William James’ view of action leading to emotion rather than the other way around does have value in a practice of emotional equanimity. In my own experience there is a sequence of situation, emotion, action, and reinforced emotion. At the office you are expected to have a client presentation ready for tomorrow. It causes the arising of anxiety about the project and anger that you alone are expected to take care it. The anxiety hinders your confidence in your ability to develop the presentation, the anger distracts you from focusing fully on what needs to be done. The following morning you decide (take action) to call in sick, to avoid the situation. That action causes reinforces anxiety because what will be the consequence of the choice, and possibly anger at yourself for giving up. The trick to developing emotional equanimity is to not allow the emotions to cloud a view of the situation based in reality. Understanding the boss made the choice for a good reason will allow anxiety to fall away and be replaced by a calm realization that you can do the job well. An appropriate view that the other people in your office are tasked with projects, that you were best suited for the project at that moment reveals a balance of consequence across the office. This same ideal can be applied to any situation in which emotions are likely to arise.

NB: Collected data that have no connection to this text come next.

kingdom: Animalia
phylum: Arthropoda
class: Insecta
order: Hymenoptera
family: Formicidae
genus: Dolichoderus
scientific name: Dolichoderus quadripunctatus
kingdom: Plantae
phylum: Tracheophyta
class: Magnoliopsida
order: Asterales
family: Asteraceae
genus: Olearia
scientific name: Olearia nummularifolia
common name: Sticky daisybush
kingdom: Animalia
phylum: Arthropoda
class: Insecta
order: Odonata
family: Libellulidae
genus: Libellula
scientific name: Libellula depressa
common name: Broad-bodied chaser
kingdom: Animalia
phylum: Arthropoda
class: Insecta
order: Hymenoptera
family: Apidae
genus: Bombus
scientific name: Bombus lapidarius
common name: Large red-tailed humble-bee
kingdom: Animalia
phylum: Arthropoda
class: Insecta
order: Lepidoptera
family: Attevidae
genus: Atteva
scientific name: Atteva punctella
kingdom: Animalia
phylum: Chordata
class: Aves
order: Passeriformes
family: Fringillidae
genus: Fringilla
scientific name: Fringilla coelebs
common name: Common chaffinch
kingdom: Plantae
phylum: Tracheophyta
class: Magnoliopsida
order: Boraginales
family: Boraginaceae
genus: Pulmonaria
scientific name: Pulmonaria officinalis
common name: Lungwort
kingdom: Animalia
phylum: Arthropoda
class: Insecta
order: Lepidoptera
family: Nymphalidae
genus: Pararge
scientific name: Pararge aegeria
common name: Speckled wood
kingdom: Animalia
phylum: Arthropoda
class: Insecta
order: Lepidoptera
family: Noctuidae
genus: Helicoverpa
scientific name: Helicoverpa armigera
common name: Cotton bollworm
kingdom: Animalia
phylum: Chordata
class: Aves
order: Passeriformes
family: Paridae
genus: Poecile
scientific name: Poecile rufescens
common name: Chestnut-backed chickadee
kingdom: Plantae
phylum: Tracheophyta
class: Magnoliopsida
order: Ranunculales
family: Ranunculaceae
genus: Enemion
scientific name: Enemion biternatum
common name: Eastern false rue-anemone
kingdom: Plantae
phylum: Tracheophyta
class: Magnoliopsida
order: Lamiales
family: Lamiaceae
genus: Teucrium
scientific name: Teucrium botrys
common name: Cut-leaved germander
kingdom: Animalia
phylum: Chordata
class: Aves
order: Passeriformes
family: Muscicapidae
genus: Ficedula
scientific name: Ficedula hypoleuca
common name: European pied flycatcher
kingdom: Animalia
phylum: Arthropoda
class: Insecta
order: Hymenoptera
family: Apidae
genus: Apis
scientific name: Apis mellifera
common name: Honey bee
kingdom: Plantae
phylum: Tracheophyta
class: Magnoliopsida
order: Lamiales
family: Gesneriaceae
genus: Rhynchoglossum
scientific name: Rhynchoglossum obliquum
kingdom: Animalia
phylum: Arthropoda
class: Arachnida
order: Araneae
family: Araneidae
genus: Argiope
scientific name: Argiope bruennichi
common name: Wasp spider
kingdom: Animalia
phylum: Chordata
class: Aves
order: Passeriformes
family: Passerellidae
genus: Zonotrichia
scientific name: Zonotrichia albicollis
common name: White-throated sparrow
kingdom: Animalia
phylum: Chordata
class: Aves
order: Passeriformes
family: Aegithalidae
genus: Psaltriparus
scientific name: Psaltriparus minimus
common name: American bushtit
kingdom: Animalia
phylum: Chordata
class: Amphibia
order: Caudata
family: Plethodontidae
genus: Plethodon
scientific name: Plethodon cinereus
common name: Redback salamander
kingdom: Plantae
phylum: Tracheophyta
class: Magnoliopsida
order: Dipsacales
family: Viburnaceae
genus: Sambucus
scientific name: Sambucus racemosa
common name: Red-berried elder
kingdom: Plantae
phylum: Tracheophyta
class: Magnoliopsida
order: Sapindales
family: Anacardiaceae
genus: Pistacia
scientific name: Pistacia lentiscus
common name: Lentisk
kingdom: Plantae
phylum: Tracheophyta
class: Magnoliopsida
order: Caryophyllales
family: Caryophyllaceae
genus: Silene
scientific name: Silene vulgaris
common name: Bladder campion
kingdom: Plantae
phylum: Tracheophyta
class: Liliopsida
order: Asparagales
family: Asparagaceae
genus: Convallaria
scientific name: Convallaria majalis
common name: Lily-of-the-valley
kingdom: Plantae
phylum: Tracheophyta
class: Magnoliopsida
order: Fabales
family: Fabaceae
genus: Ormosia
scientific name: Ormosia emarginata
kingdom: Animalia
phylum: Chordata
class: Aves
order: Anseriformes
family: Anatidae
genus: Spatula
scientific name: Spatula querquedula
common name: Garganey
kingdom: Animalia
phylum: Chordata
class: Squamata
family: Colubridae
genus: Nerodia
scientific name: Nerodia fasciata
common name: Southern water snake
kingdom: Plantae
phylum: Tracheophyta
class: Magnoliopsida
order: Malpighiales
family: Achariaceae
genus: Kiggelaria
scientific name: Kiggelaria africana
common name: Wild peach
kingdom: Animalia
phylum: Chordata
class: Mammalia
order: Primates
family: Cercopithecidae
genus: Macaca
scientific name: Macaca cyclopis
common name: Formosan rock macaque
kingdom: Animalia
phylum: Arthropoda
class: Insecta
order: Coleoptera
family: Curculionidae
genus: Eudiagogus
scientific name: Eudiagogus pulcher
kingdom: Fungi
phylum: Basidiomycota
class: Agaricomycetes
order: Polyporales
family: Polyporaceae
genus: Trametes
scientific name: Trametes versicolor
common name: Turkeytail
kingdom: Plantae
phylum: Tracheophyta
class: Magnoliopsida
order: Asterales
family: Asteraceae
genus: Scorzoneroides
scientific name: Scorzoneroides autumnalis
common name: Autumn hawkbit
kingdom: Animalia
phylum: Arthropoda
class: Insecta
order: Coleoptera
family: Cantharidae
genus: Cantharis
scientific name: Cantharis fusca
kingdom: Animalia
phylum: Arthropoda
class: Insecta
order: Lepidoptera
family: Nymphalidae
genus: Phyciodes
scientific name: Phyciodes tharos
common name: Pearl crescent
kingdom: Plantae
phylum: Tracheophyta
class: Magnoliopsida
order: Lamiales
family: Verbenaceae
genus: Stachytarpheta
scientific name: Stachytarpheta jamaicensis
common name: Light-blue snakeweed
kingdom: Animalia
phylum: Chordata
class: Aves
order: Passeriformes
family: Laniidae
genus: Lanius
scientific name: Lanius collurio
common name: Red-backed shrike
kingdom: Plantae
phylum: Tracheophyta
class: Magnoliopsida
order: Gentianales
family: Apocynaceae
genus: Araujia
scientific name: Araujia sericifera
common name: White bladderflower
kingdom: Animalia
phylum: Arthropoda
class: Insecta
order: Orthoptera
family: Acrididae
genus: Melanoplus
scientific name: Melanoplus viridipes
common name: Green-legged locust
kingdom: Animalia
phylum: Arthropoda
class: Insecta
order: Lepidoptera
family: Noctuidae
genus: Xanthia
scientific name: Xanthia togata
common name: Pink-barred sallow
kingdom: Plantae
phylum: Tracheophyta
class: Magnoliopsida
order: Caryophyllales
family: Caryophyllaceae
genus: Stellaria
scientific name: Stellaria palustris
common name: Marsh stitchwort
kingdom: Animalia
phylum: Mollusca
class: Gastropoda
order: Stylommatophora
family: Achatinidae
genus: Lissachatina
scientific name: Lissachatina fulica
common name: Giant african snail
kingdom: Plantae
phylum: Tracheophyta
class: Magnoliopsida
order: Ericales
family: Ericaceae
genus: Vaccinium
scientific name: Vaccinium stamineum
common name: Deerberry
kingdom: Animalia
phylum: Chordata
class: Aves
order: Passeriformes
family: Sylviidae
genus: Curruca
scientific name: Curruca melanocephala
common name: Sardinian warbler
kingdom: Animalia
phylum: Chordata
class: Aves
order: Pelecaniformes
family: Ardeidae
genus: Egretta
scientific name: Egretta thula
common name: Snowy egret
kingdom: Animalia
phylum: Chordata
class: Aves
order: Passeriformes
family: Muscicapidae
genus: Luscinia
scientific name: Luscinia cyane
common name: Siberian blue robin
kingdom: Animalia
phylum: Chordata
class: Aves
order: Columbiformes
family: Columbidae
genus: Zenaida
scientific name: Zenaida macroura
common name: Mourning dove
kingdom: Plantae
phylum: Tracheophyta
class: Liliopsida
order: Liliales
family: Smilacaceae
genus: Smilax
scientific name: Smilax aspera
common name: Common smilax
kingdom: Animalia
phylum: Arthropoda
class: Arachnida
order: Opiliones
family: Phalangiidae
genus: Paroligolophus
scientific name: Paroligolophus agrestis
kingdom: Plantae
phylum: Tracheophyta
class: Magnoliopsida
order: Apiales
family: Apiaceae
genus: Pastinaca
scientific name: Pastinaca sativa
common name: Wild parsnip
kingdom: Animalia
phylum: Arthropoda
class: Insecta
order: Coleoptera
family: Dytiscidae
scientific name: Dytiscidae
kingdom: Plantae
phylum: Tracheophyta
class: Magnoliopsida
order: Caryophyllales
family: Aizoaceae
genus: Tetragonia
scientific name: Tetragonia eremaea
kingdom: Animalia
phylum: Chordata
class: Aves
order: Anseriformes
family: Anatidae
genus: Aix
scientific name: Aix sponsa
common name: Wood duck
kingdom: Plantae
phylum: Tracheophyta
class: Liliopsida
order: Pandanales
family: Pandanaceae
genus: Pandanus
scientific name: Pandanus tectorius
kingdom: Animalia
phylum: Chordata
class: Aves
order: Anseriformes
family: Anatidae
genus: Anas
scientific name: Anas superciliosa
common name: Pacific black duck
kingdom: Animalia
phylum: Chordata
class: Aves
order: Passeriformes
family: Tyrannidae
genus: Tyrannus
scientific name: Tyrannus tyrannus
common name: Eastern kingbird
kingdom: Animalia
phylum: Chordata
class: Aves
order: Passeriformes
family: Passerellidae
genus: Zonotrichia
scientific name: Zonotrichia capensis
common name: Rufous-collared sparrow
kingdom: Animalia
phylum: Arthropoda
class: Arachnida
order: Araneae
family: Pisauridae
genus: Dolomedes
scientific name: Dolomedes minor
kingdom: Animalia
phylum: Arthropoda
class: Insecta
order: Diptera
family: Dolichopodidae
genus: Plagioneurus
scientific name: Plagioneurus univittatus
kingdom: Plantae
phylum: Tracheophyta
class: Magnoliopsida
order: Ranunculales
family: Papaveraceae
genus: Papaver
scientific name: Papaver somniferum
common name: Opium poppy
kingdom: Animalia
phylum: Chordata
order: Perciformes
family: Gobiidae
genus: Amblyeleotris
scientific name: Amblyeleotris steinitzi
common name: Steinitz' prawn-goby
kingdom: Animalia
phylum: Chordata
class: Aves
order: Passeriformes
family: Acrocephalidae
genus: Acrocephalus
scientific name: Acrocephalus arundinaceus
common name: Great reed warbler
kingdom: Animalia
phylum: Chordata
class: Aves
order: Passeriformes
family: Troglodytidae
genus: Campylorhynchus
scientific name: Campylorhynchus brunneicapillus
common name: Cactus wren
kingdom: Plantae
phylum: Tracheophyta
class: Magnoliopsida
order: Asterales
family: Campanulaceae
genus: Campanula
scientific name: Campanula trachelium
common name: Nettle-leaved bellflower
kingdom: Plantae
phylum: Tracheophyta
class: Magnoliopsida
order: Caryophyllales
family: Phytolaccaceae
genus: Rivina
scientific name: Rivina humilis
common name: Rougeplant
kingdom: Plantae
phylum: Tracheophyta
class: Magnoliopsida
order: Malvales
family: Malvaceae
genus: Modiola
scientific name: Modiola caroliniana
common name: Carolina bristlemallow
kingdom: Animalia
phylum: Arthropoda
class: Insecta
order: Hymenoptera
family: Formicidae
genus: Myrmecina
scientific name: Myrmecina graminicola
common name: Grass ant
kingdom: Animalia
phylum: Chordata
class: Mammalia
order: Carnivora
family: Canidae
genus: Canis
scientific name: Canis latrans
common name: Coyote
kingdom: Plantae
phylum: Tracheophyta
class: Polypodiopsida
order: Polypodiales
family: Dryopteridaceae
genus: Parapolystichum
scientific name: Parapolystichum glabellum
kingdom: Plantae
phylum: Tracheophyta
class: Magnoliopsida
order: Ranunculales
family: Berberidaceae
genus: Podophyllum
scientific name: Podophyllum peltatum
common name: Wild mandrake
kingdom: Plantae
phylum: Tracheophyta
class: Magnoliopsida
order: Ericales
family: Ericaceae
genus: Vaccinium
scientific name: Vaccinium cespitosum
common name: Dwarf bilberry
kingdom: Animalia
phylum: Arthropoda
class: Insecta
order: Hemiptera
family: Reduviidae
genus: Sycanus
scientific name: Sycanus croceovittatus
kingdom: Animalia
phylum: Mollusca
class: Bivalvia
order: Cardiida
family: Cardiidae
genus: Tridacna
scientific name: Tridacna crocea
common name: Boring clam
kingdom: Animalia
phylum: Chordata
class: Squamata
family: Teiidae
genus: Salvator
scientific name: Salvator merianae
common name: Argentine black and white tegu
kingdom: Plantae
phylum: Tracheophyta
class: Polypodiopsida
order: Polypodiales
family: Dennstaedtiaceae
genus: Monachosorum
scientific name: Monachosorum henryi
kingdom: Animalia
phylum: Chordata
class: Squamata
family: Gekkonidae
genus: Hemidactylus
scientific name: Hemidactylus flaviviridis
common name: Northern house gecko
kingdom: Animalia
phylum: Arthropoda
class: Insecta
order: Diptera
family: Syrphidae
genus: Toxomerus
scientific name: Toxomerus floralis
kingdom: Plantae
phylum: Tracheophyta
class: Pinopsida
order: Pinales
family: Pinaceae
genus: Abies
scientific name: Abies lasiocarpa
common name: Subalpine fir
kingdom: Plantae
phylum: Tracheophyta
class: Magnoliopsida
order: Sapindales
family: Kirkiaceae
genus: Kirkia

For many years I worked in a variety of offices and in them experienced how the emotional upheaval of one person could sweep through and completely alter the mood and actions of anyone not able to attain emotional equanimity. From those experiences arose this observation:

A “mood tsunami” thundered through the office.

It birthed negativity and unleashed it on the uninvolved. An unsuspecting co-worker pondering their own problematic personal events got swept up in the moods of others. Engulfed by it their faint agitation transformed into crippling anxiety.

The mood tsunami rolled on and forced its way through a closed door inundating another unprepared victim. A day that began sunny turned cloudy. The tsumani’s strength trebled and it widened its influence.

Washing into the open sales floor it quickly spread losing none of its power. The insidious wave transformed minor disagreements between friendly coworkers to raised voices and name baiting. Sensing the abrupt change in the emotional climate one person stretched their tentacles of unhappiness, snaring the inexperienced. Their unhappiness could become the unhappiness of others.

Drowning in the rising negativity the inexperienced hurriedly cast hooks into perceived wrongs.

A few employees reached islands of peace where they watched the swirling turmoil in mental safety. Anchored by compassion and wisdom they resisted being swept up by the “mood tsunami”.

Emotions are not hard-wired into us. We develop the triggers for our emotions. Once those triggers are recognized then it becomes easier to disable those triggers in our bodymind. Emotions are one of the causes of human self-imposed suffering. Sadness held for too long, joy that is missed once it falls away, romantic love that ends, and the elation that comes with a new car (until it develops wear and tear) are examples of that type of discontent and anguish. To alleviate emotional impact takes developing an emotional equanimity, a calm and balanced view of every moment-to-moment experience. Whatever the emotion it will not last, it will fall away, unless we grasp onto it, become attached to it for whatever reason we use to justify its existence.


One thought on “Emotional Equanimity

  1. It can happen often we can’t recognize our emotions. So it’s important to do an effort to give a name to our emotion. I use to say “recognize your enemy”, that means if we learn to identify our emotions, we can transform them from enemies to our best friends!